Tribune News Service
Kapurthala, February 13
Claiming that a whopping amount of Rs 42 lakh was being spent on the centralised, online counselling of only 5,800 BTech students each year, Vice-Chancellor of IK Gujral Punjab Technical University Ajay K Sharma today asked Technical Education Minister Charanjit Channi to make all state and private universities fill their seats through the same counselling.
The VC told this to the minister upon his visit at the IKGPTU for a job fair today. As the VC said Punjabi University and Guru Nanak Dev University too had started holding their counselling separately since the past few years, the minister assured him that he would intervene and try to get them back on the system for admissions to the forthcoming academic session.

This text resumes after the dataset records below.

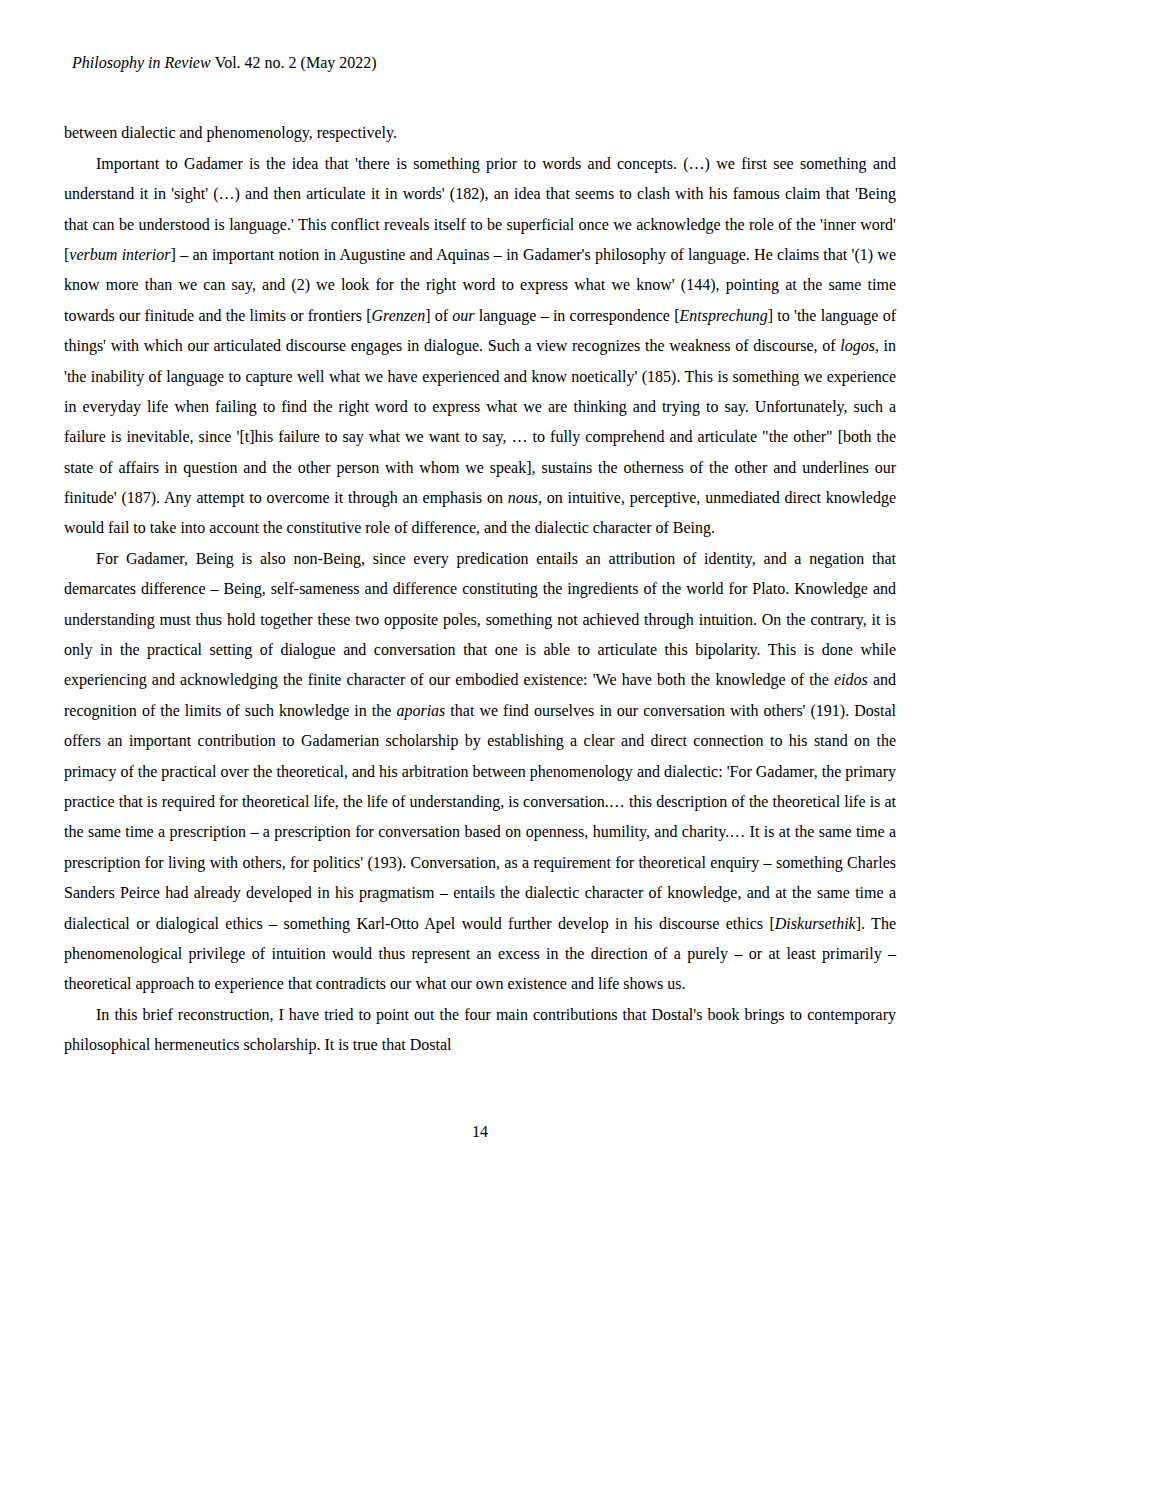Philosophy in Review Vol. 42 no. 2 (May 2022)
between dialectic and phenomenology, respectively.
Important to Gadamer is the idea that 'there is something prior to words and concepts. (…) we first see something and understand it in 'sight' (…) and then articulate it in words' (182), an idea that seems to clash with his famous claim that 'Being that can be understood is language.' This conflict reveals itself to be superficial once we acknowledge the role of the 'inner word' [verbum interior] – an important notion in Augustine and Aquinas – in Gadamer's philosophy of language. He claims that '(1) we know more than we can say, and (2) we look for the right word to express what we know' (144), pointing at the same time towards our finitude and the limits or frontiers [Grenzen] of our language – in correspondence [Entsprechung] to 'the language of things' with which our articulated discourse engages in dialogue. Such a view recognizes the weakness of discourse, of logos, in 'the inability of language to capture well what we have experienced and know noetically' (185). This is something we experience in everyday life when failing to find the right word to express what we are thinking and trying to say. Unfortunately, such a failure is inevitable, since '[t]his failure to say what we want to say, … to fully comprehend and articulate "the other" [both the state of affairs in question and the other person with whom we speak], sustains the otherness of the other and underlines our finitude' (187). Any attempt to overcome it through an emphasis on nous, on intuitive, perceptive, unmediated direct knowledge would fail to take into account the constitutive role of difference, and the dialectic character of Being.
For Gadamer, Being is also non-Being, since every predication entails an attribution of identity, and a negation that demarcates difference – Being, self-sameness and difference constituting the ingredients of the world for Plato. Knowledge and understanding must thus hold together these two opposite poles, something not achieved through intuition. On the contrary, it is only in the practical setting of dialogue and conversation that one is able to articulate this bipolarity. This is done while experiencing and acknowledging the finite character of our embodied existence: 'We have both the knowledge of the eidos and recognition of the limits of such knowledge in the aporias that we find ourselves in our conversation with others' (191). Dostal offers an important contribution to Gadamerian scholarship by establishing a clear and direct connection to his stand on the primacy of the practical over the theoretical, and his arbitration between phenomenology and dialectic: 'For Gadamer, the primary practice that is required for theoretical life, the life of understanding, is conversation.… this description of the theoretical life is at the same time a prescription – a prescription for conversation based on openness, humility, and charity.… It is at the same time a prescription for living with others, for politics' (193). Conversation, as a requirement for theoretical enquiry – something Charles Sanders Peirce had already developed in his pragmatism – entails the dialectic character of knowledge, and at the same time a dialectical or dialogical ethics – something Karl-Otto Apel would further develop in his discourse ethics [Diskursethik]. The phenomenological privilege of intuition would thus represent an excess in the direction of a purely – or at least primarily – theoretical approach to experience that contradicts our what our own existence and life shows us.
In this brief reconstruction, I have tried to point out the four main contributions that Dostal's book brings to contemporary philosophical hermeneutics scholarship. It is true that Dostal
14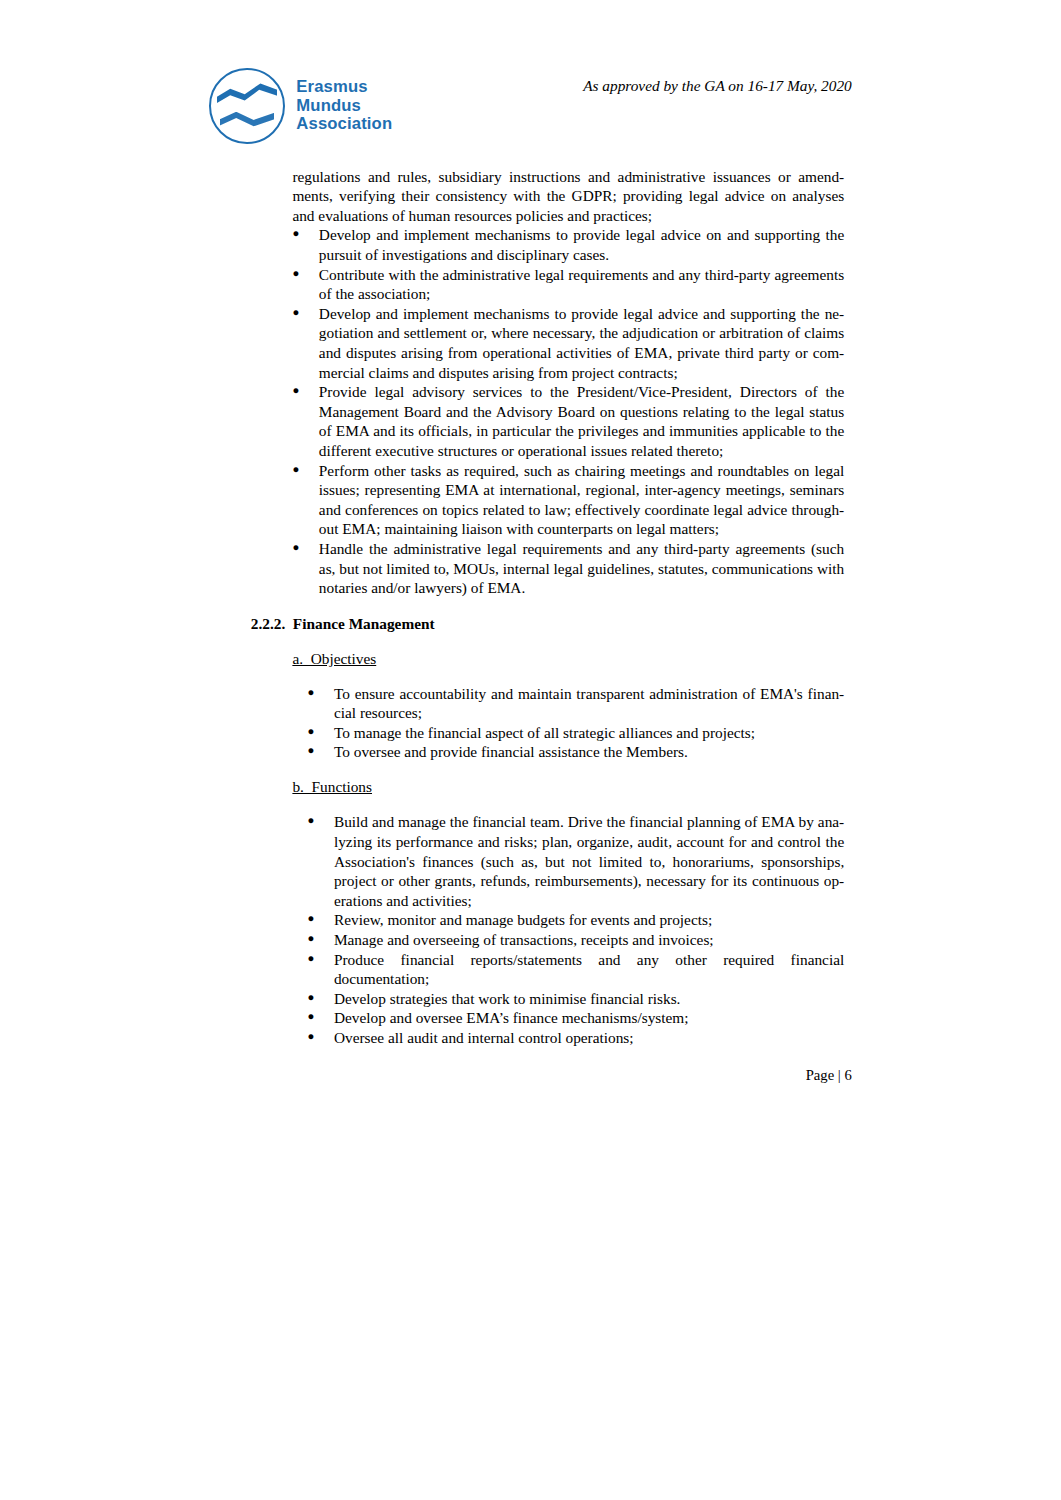Erasmus
Mundus
Association
As approved by the GA on 16-17 May, 2020
regulations and rules, subsidiary instructions and administrative issuances or amendments, verifying their consistency with the GDPR; providing legal advice on analyses and evaluations of human resources policies and practices;
Develop and implement mechanisms to provide legal advice on and supporting the pursuit of investigations and disciplinary cases.
Contribute with the administrative legal requirements and any third-party agreements of the association;
Develop and implement mechanisms to provide legal advice and supporting the negotiation and settlement or, where necessary, the adjudication or arbitration of claims and disputes arising from operational activities of EMA, private third party or commercial claims and disputes arising from project contracts;
Provide legal advisory services to the President/Vice-President, Directors of the Management Board and the Advisory Board on questions relating to the legal status of EMA and its officials, in particular the privileges and immunities applicable to the different executive structures or operational issues related thereto;
Perform other tasks as required, such as chairing meetings and roundtables on legal issues; representing EMA at international, regional, inter-agency meetings, seminars and conferences on topics related to law; effectively coordinate legal advice throughout EMA; maintaining liaison with counterparts on legal matters;
Handle the administrative legal requirements and any third-party agreements (such as, but not limited to, MOUs, internal legal guidelines, statutes, communications with notaries and/or lawyers) of EMA.
2.2.2. Finance Management
a. Objectives
To ensure accountability and maintain transparent administration of EMA's financial resources;
To manage the financial aspect of all strategic alliances and projects;
To oversee and provide financial assistance the Members.
b. Functions
Build and manage the financial team. Drive the financial planning of EMA by analyzing its performance and risks; plan, organize, audit, account for and control the Association's finances (such as, but not limited to, honorariums, sponsorships, project or other grants, refunds, reimbursements), necessary for its continuous operations and activities;
Review, monitor and manage budgets for events and projects;
Manage and overseeing of transactions, receipts and invoices;
Produce financial reports/statements and any other required financial documentation;
Develop strategies that work to minimise financial risks.
Develop and oversee EMA’s finance mechanisms/system;
Oversee all audit and internal control operations;
Page | 6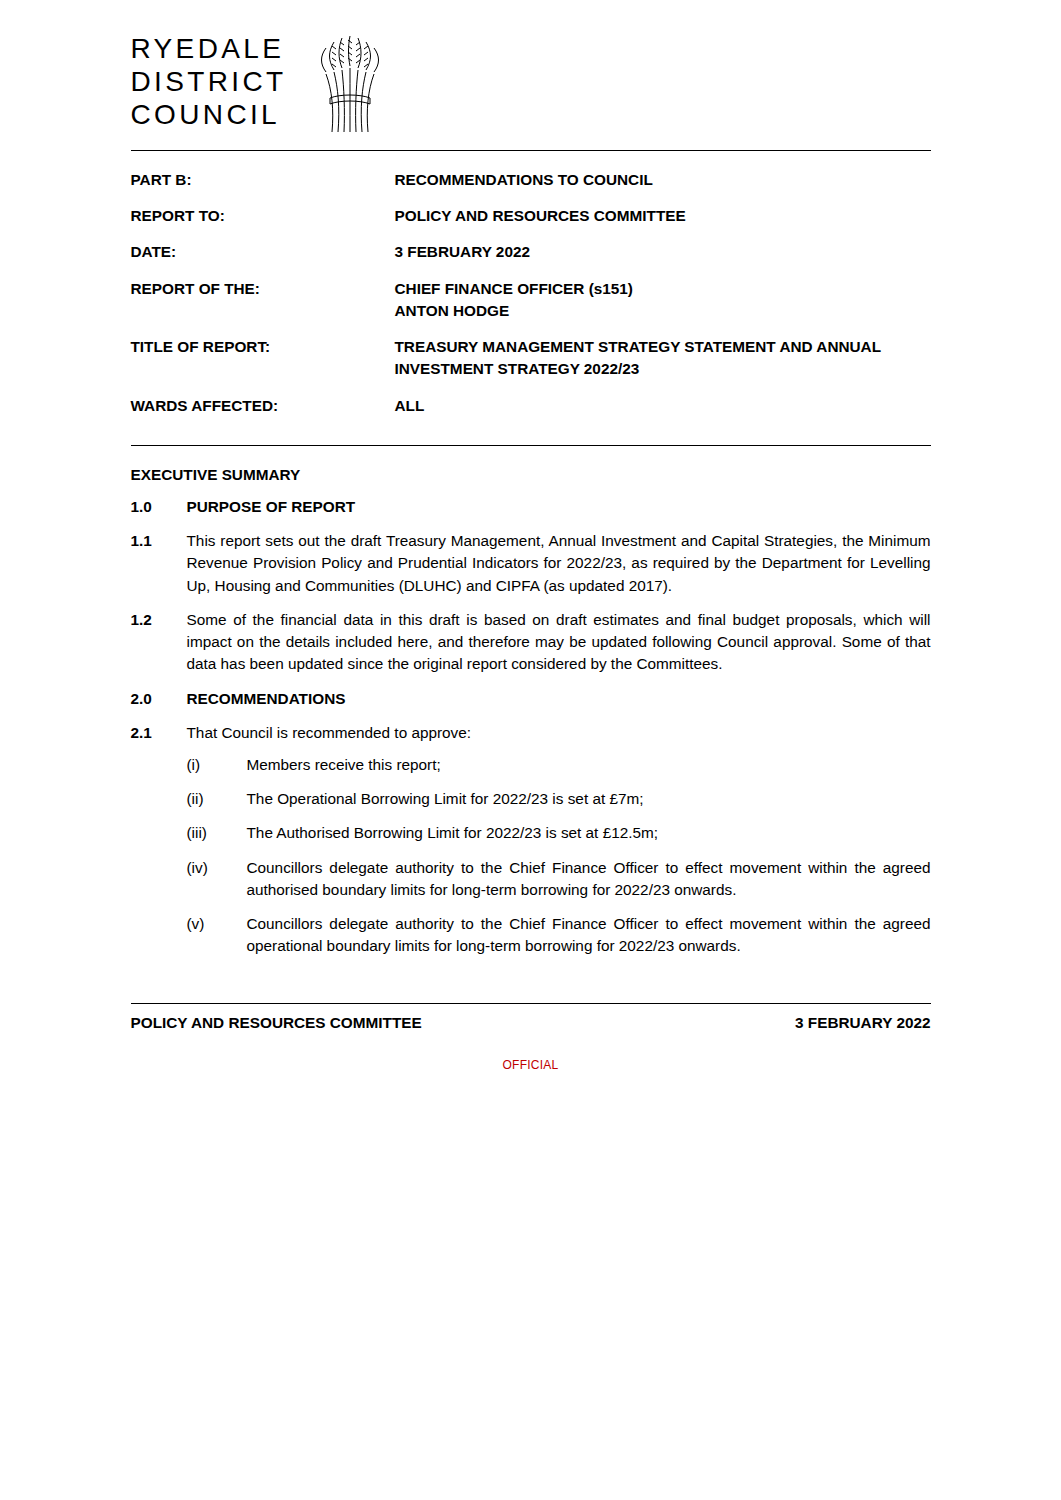RYEDALE
DISTRICT
COUNCIL
| PART B: | RECOMMENDATIONS TO COUNCIL |
| REPORT TO: | POLICY AND RESOURCES COMMITTEE |
| DATE: | 3 FEBRUARY 2022 |
| REPORT OF THE: | CHIEF FINANCE OFFICER (s151) ANTON HODGE |
| TITLE OF REPORT: | TREASURY MANAGEMENT STRATEGY STATEMENT AND ANNUAL INVESTMENT STRATEGY 2022/23 |
| WARDS AFFECTED: | ALL |
Executive Summary
1.0
Purpose of Report
1.1
This report sets out the draft Treasury Management, Annual Investment and Capital Strategies, the Minimum Revenue Provision Policy and Prudential Indicators for 2022/23, as required by the Department for Levelling Up, Housing and Communities (DLUHC) and CIPFA (as updated 2017).
1.2
Some of the financial data in this draft is based on draft estimates and final budget proposals, which will impact on the details included here, and therefore may be updated following Council approval. Some of that data has been updated since the original report considered by the Committees.
2.0
Recommendations
2.1
That Council is recommended to approve:
(i) Members receive this report;
(ii) The Operational Borrowing Limit for 2022/23 is set at £7m;
(iii) The Authorised Borrowing Limit for 2022/23 is set at £12.5m;
(iv) Councillors delegate authority to the Chief Finance Officer to effect movement within the agreed authorised boundary limits for long-term borrowing for 2022/23 onwards.
(v) Councillors delegate authority to the Chief Finance Officer to effect movement within the agreed operational boundary limits for long-term borrowing for 2022/23 onwards.
POLICY AND RESOURCES COMMITTEE 3 FEBRUARY 2022
OFFICIAL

As of now, the counselling for 65,000 BTech seats of the IKGPTU, Maharaja Ranjit Singh PTU and Punjab Agricultural University is being held through centralised counselling. After other state universities pulled out of the system, applicants lost interest and the number of students coming via counselling has fallen. Most students have begun opting for direct admission only and seats of only top colleges are being filled through counselling. The IKGPTU is paying an amount of Rs 42 lakh to the National Informatics Centre for providing the entire technical support for holding online counselling.
Dr Sharma also told the minister that the private universities had no cap on the number of students being admitted. “This has to be regulated as otherwise we are losing on admissions. The government should bring them too into centralised counselling. I have already moved the proposal through the State Technical Board.”
Asked about the proposal to bring in a regulatory body for private universities, the minister, who was on the three-member panel, said, “We had already given our report to the Chief Minister a year ago.
He has now forwarded our proposals to another panel of private persons. A final decision will come after they too submit their report.”